Themes and Trends in Regulatory Reform - Regulatory Reform Committee Contents


Annex 1

"Merging is such sweet sorrow"

  Peter Freeman, Chairman of the Competition Commission, spoke at the British Institute of International and Comparative Law (BIICL) Mergers Conference on 13 November 2008. The full text of his speech follows.

SUMMARY

  1.  In this speech, with the regime in the "process of maturing", Mr Freeman takes the opportunity to assess the operation and effectiveness of UK merger control, in the light of "a remarkable year".

  2.  Assessing one such recent event, the decision not to refer the LloydsTSB/HBOS merger, he underlines that this should be seen as the "exception rather than the rule", where "speed and urgency overrode the need for full investigation". A merger system must be able to deal with "wider policy issues" and as such judgments on conflicting policies are "in a democratic system, … in the end best made by Ministers". His belief remains that this shows the UK system to be 'in operation, not disarray'.

  3.  Admitting that the merger system causes "some pain and some pleasure", Mr Freeman stresses that the criticism is not that it delivers "wrong answers" but rather that it is "too heavy, intrusive and burdensome". He outlines how the CC has improved its approach to give greater focus and time discipline to its inquiries, provide more clarity and reduce the burden on parties.

  4.  Mr Freeman then tackles one of the major challenges that have emerged from the CC's recent experience—the "substantial" problems that arise from inquiries into completed mergers. This has led the CC to take an increasingly firm line to ensure that "our ability to achieve divestment … should not be compromised". Although for parties it may seem "attractive" to be able to complete mergers without clearance, a subsequent referral means significant inconvenience and uncertainty during the inquiry itself and ultimately the possibility of incurring considerable costs, if the merger has to be "unscrambled".

  5.  As such, this issue warrants "a serious discussion to assess the advantages and disadvantages of moving to a mandatory notification system". Any change would rightly require a great deal of thought on matters such as notification thresholds but also whether there is actually evidence on a "chilling" effect of pre-notification on the economy "beyond the anecdotal".

  6.  Mr Freeman concludes by examining the problems from balancing Phase I and Phase II. Clearly it is desirable that with "problematic" mergers, most time should be spent on Phase II. However, there may also be some mergers that could benefit from a longer examination at Phase I, if they are suitable candidates for undertakings in lieu. "Some skill is obviously needed to tell the two cases apart" and to filter out as early as possible cases that require in-depth examination—as well as to avoid the trap of the filtering process taking as long as the examination itself.
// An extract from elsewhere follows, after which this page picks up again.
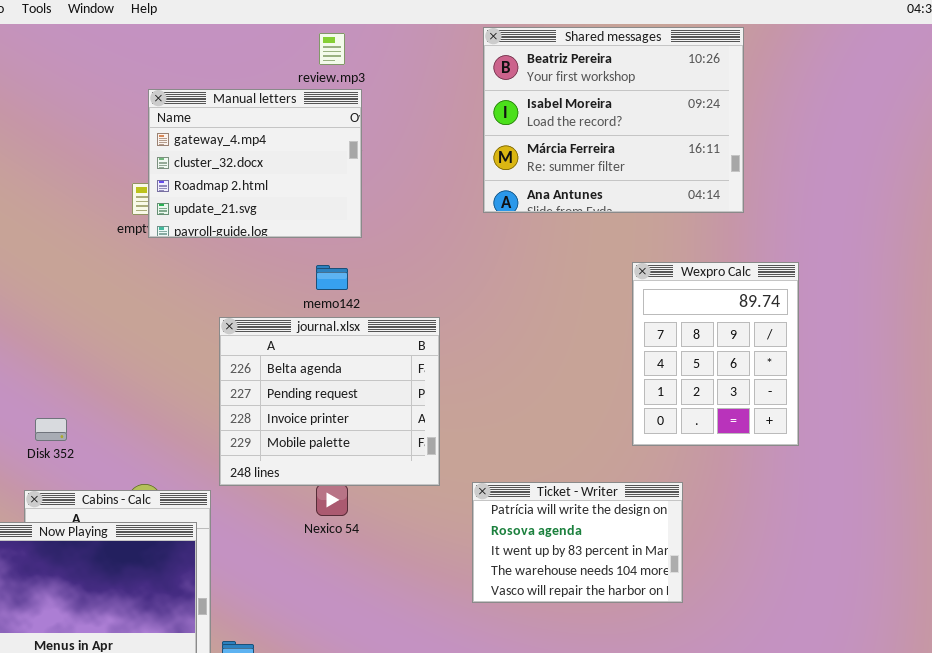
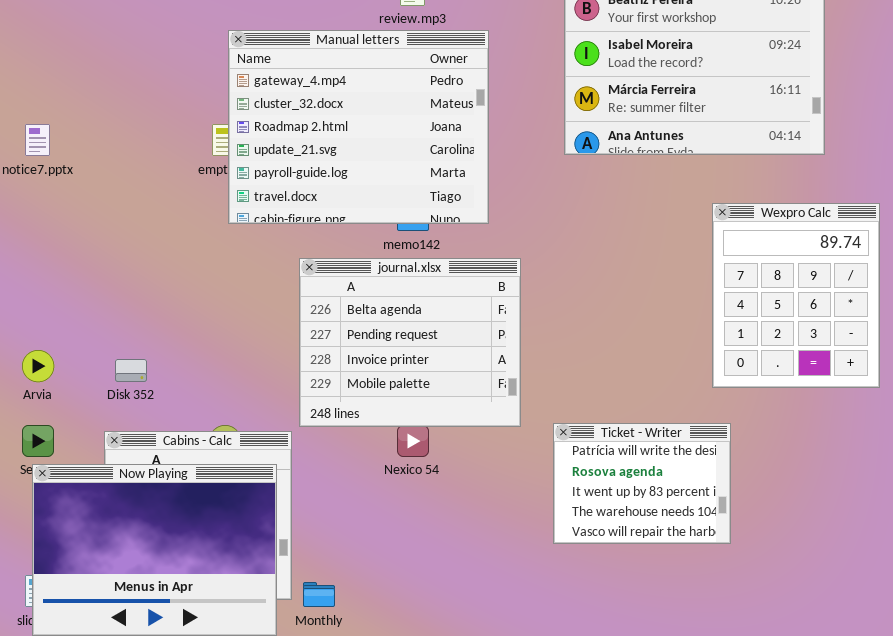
Manual letters: [148,89,362,238] -> [228,30,489,224], resized
Ticket - Writer: [472,482,683,603] -> [553,423,731,544], resized

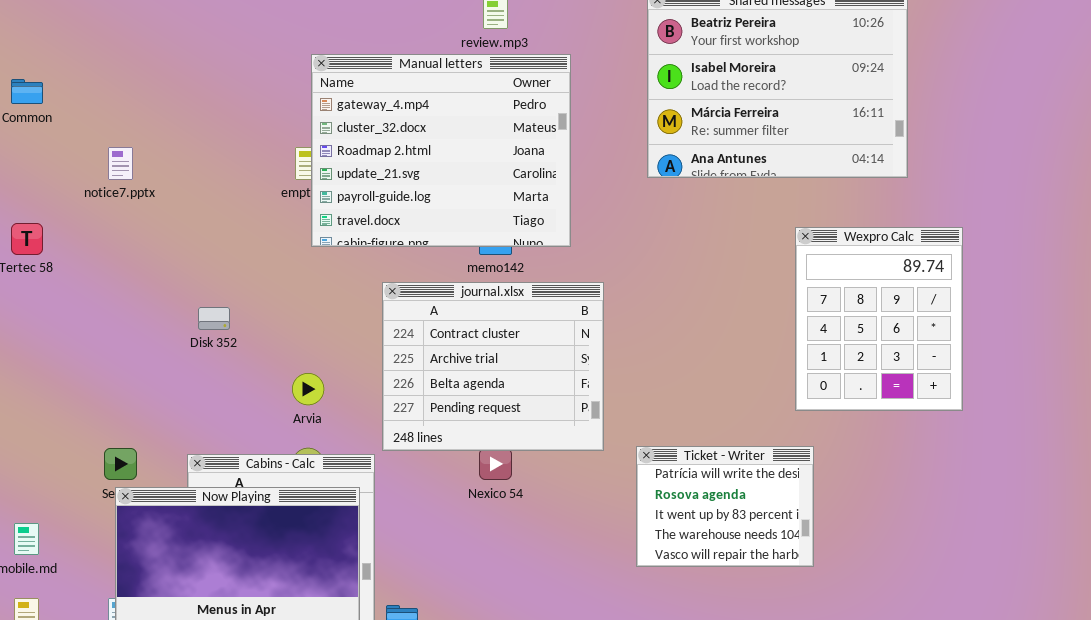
journal.xlsx: [299,258,521,427] -> [382,282,604,451], scrolled up 2 rows
Arvia: [22,350,54,382] -> [292,373,324,405], moved
Disk 352: [115,359,147,382] -> [198,307,230,330], moved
  7.  He stresses that this is not a problem that depends on the number of examining authorities. But given that two-stage investigations are the norm, then the "existence of a separate, well established Phase II authority is a big advantage". However, he concludes, regardless of the number of institutions involved, "the question of how much work is done at which stage will not go away and needs to be addressed".